Electricity generation from alternative (renewable) sources of energy, such as the sun and wind, rose by 27.8% and 35%, respectively.
Photo from UNIAN
Ukraine's power plants in January-April 2020 reduced electricity generation by 10.9% year-over-year (y-o-y), to 49.73 billion kWh.
In particular, thermal power plants (TPPs) and combined heat and power plants (CHPP) over the period under review generated 17.34 billion kWh, which accounted for 34.8% of the country's total generation, which was 19.7% down y-o-y, according to the State Statistics Service.
National nuclear power plants (NPPs) over the four months of 2020 generated 28.88 billion kWh, which was also 4.6% below the amount in the four months in 2019. NPPs' share in the country's total generation was 58%.
Electricity generation by hydropower plants (HPPs) fell by 24.4% to 2.23 billion kWh, which accounted for 4.4% of the country's electricity output.
Electricity generation from alternative (renewable) sources of energy – solar and wind – rose by 27.8% and 35%, respectively. Solar stations and wind farms generated 1.26 billion kWh, which accounted for 2.5% of the country's electricity generation.
At the same time, electricity output in April 2020 alone, compared to April 2019, decreased by 27.2% at thermal power plants, by 5.9% at nuclear power plant, by 25.1% at hydroelectric power plants, whereas the generation grew by 30.9% at solar power plants and by 3.5% at wind farms.
As UNIAN reported earlier, Ukraine in 2019 cut electricity generation by 4.9% from 2018, to 151.25 billion kWh.

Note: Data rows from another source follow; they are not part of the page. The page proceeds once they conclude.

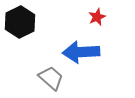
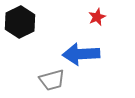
blue arrow: moved 2 px down
gray trapezoid: moved 1 px right, 2 px down; rotated 124 degrees clockwise
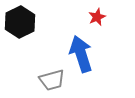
blue arrow: rotated 75 degrees clockwise
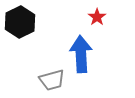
red star: rotated 12 degrees counterclockwise
blue arrow: rotated 15 degrees clockwise
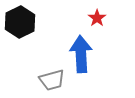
red star: moved 1 px down
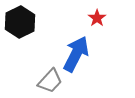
blue arrow: moved 5 px left; rotated 30 degrees clockwise
gray trapezoid: moved 2 px left, 1 px down; rotated 32 degrees counterclockwise
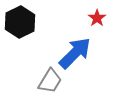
blue arrow: moved 1 px left, 1 px up; rotated 18 degrees clockwise
gray trapezoid: rotated 12 degrees counterclockwise
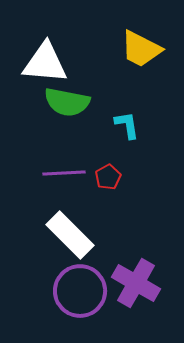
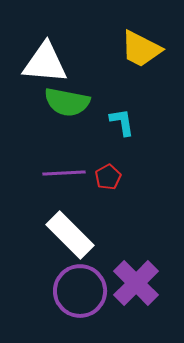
cyan L-shape: moved 5 px left, 3 px up
purple cross: rotated 15 degrees clockwise
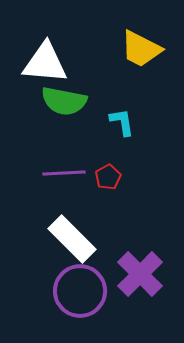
green semicircle: moved 3 px left, 1 px up
white rectangle: moved 2 px right, 4 px down
purple cross: moved 4 px right, 9 px up
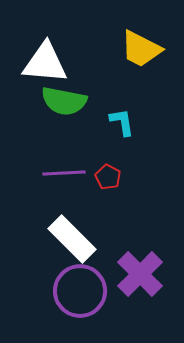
red pentagon: rotated 15 degrees counterclockwise
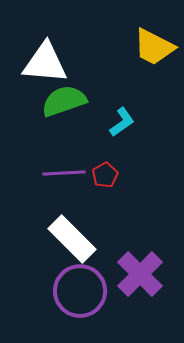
yellow trapezoid: moved 13 px right, 2 px up
green semicircle: rotated 150 degrees clockwise
cyan L-shape: rotated 64 degrees clockwise
red pentagon: moved 3 px left, 2 px up; rotated 15 degrees clockwise
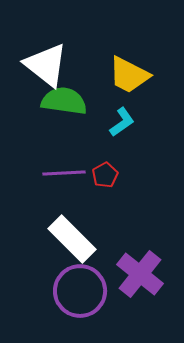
yellow trapezoid: moved 25 px left, 28 px down
white triangle: moved 1 px right, 2 px down; rotated 33 degrees clockwise
green semicircle: rotated 27 degrees clockwise
purple cross: rotated 6 degrees counterclockwise
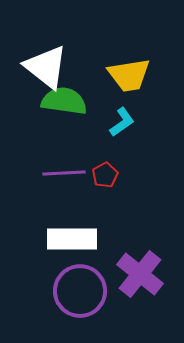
white triangle: moved 2 px down
yellow trapezoid: rotated 36 degrees counterclockwise
white rectangle: rotated 45 degrees counterclockwise
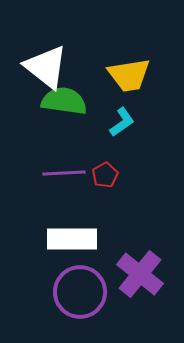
purple circle: moved 1 px down
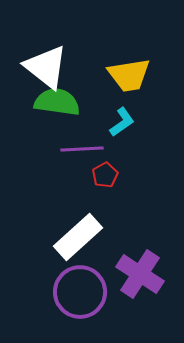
green semicircle: moved 7 px left, 1 px down
purple line: moved 18 px right, 24 px up
white rectangle: moved 6 px right, 2 px up; rotated 42 degrees counterclockwise
purple cross: rotated 6 degrees counterclockwise
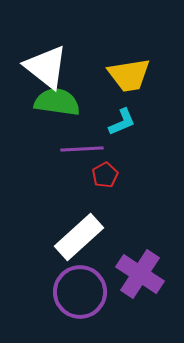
cyan L-shape: rotated 12 degrees clockwise
white rectangle: moved 1 px right
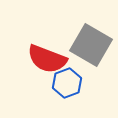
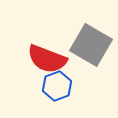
blue hexagon: moved 10 px left, 3 px down
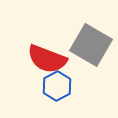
blue hexagon: rotated 8 degrees counterclockwise
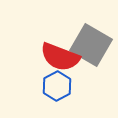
red semicircle: moved 13 px right, 2 px up
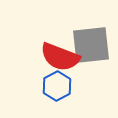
gray square: rotated 36 degrees counterclockwise
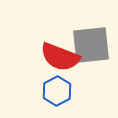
blue hexagon: moved 5 px down
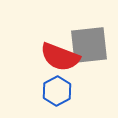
gray square: moved 2 px left
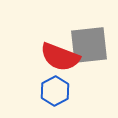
blue hexagon: moved 2 px left
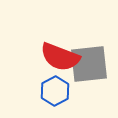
gray square: moved 19 px down
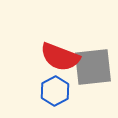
gray square: moved 4 px right, 3 px down
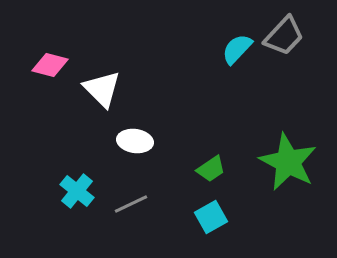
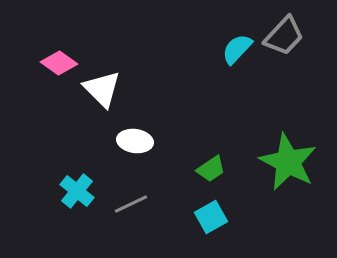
pink diamond: moved 9 px right, 2 px up; rotated 21 degrees clockwise
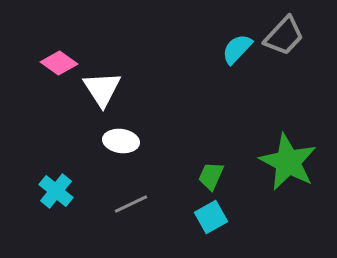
white triangle: rotated 12 degrees clockwise
white ellipse: moved 14 px left
green trapezoid: moved 7 px down; rotated 148 degrees clockwise
cyan cross: moved 21 px left
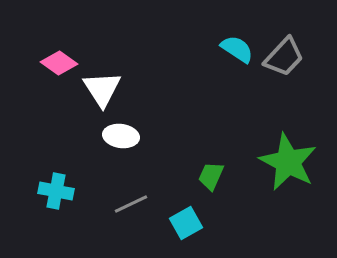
gray trapezoid: moved 21 px down
cyan semicircle: rotated 80 degrees clockwise
white ellipse: moved 5 px up
cyan cross: rotated 28 degrees counterclockwise
cyan square: moved 25 px left, 6 px down
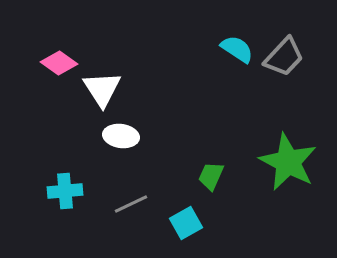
cyan cross: moved 9 px right; rotated 16 degrees counterclockwise
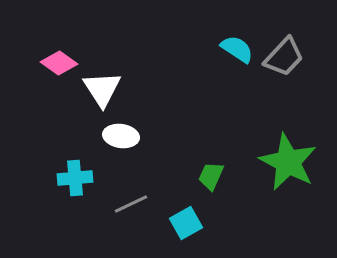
cyan cross: moved 10 px right, 13 px up
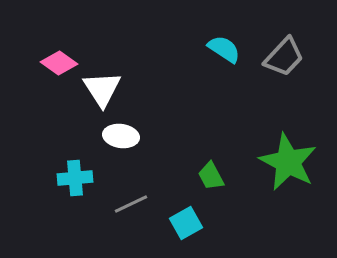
cyan semicircle: moved 13 px left
green trapezoid: rotated 52 degrees counterclockwise
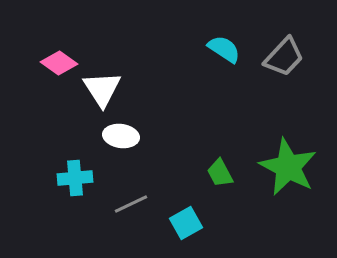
green star: moved 5 px down
green trapezoid: moved 9 px right, 3 px up
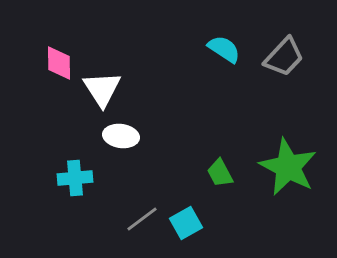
pink diamond: rotated 54 degrees clockwise
gray line: moved 11 px right, 15 px down; rotated 12 degrees counterclockwise
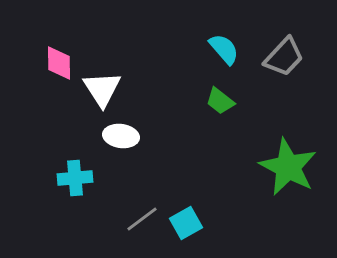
cyan semicircle: rotated 16 degrees clockwise
green trapezoid: moved 72 px up; rotated 24 degrees counterclockwise
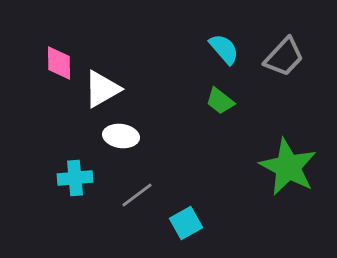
white triangle: rotated 33 degrees clockwise
gray line: moved 5 px left, 24 px up
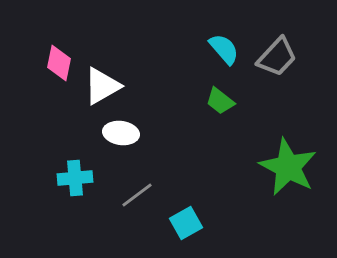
gray trapezoid: moved 7 px left
pink diamond: rotated 12 degrees clockwise
white triangle: moved 3 px up
white ellipse: moved 3 px up
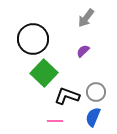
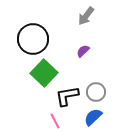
gray arrow: moved 2 px up
black L-shape: rotated 30 degrees counterclockwise
blue semicircle: rotated 24 degrees clockwise
pink line: rotated 63 degrees clockwise
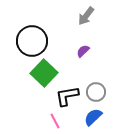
black circle: moved 1 px left, 2 px down
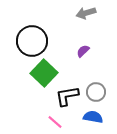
gray arrow: moved 3 px up; rotated 36 degrees clockwise
blue semicircle: rotated 54 degrees clockwise
pink line: moved 1 px down; rotated 21 degrees counterclockwise
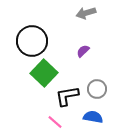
gray circle: moved 1 px right, 3 px up
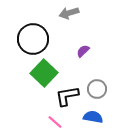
gray arrow: moved 17 px left
black circle: moved 1 px right, 2 px up
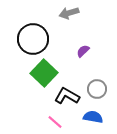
black L-shape: rotated 40 degrees clockwise
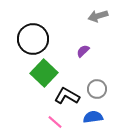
gray arrow: moved 29 px right, 3 px down
blue semicircle: rotated 18 degrees counterclockwise
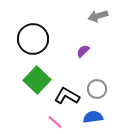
green square: moved 7 px left, 7 px down
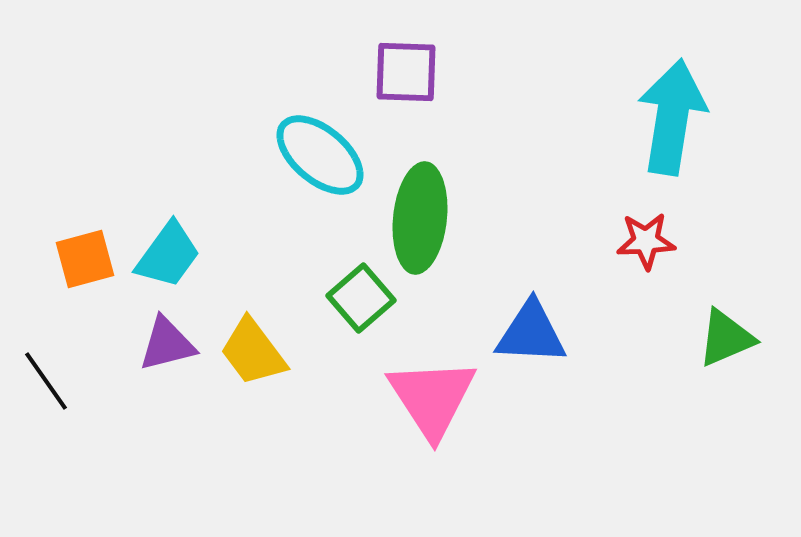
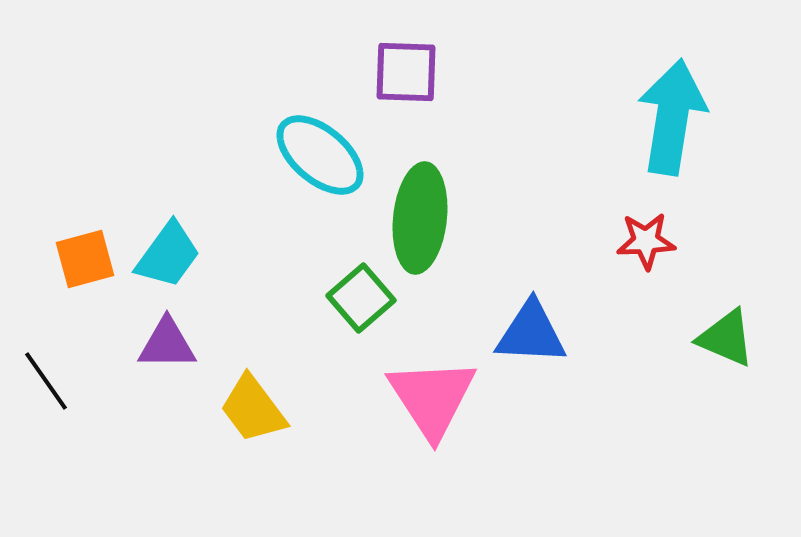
green triangle: rotated 46 degrees clockwise
purple triangle: rotated 14 degrees clockwise
yellow trapezoid: moved 57 px down
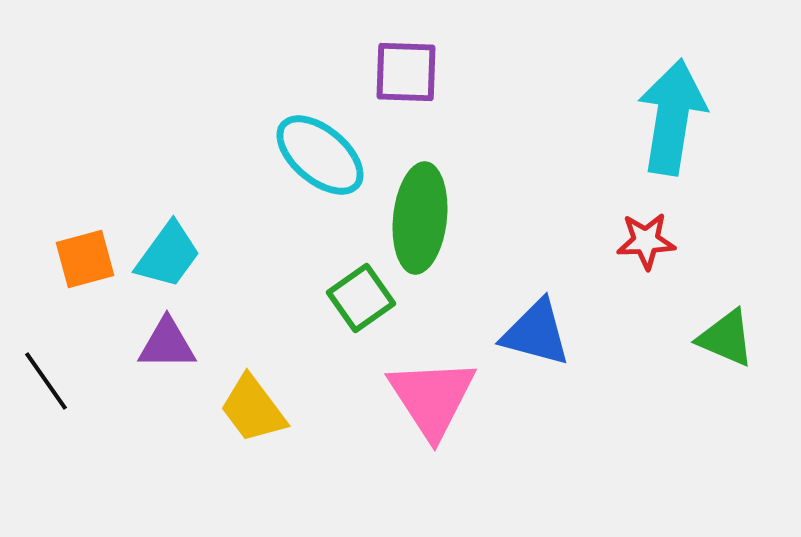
green square: rotated 6 degrees clockwise
blue triangle: moved 5 px right; rotated 12 degrees clockwise
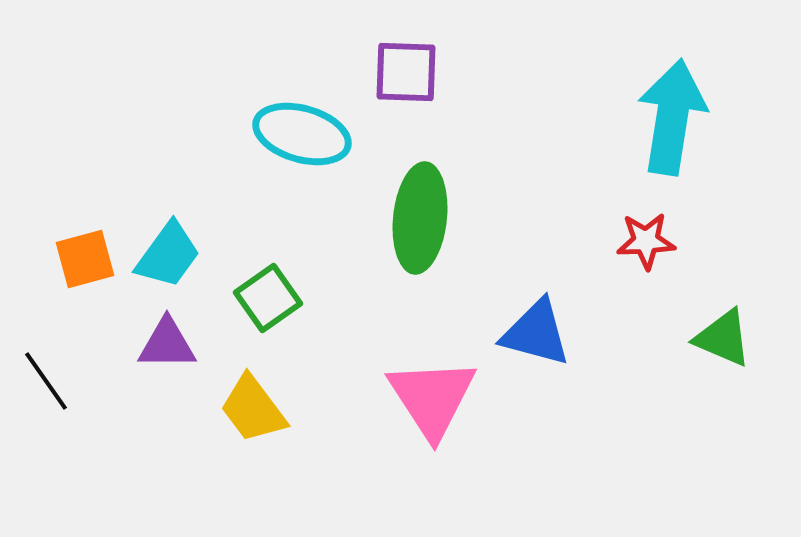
cyan ellipse: moved 18 px left, 21 px up; rotated 24 degrees counterclockwise
green square: moved 93 px left
green triangle: moved 3 px left
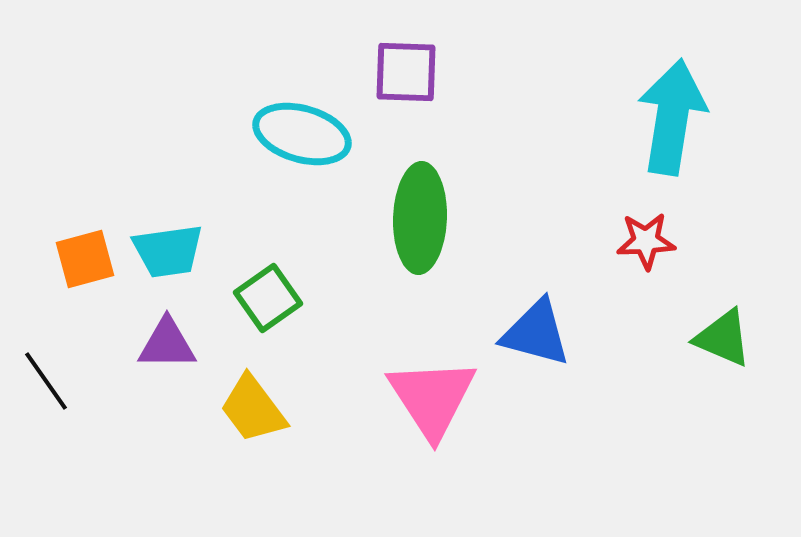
green ellipse: rotated 4 degrees counterclockwise
cyan trapezoid: moved 4 px up; rotated 46 degrees clockwise
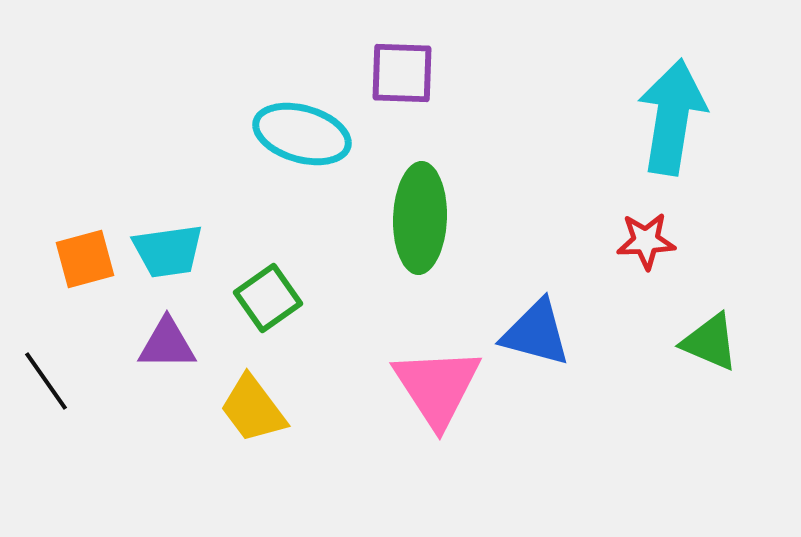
purple square: moved 4 px left, 1 px down
green triangle: moved 13 px left, 4 px down
pink triangle: moved 5 px right, 11 px up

Ukraine's acting Minister of Energy and Environmental Policy Olha Buslavets in April said that the Ukrainian power industry was completely unbalanced in mutual settlements. Moreover the state debt for electricity generated by renewables may reach UAH 26 billion (US$972 million) by the end of the year.
Due to the growing share of the "green" generation, the country's energy balance was revised. The updated balance of the energy system, approved by the Ministry of Energy and Environmental Policy, provides for the withdrawal of Energoatom's three nuclear units into a forced outage and operation of another five power units at a reduced power.
At the same time, an insignificant decrease in the share of generation is supposed to be at thermal power plants, most of which are part of businessman Rinat Akhmetov's DTEK energy holding. Furthermore, DTEK's renewables (20% of the market) are expected to boost electricity generation as well.
At the same time, thermal generation and renewables are much more expensive than nuclear, which affects electricity tariffs across country.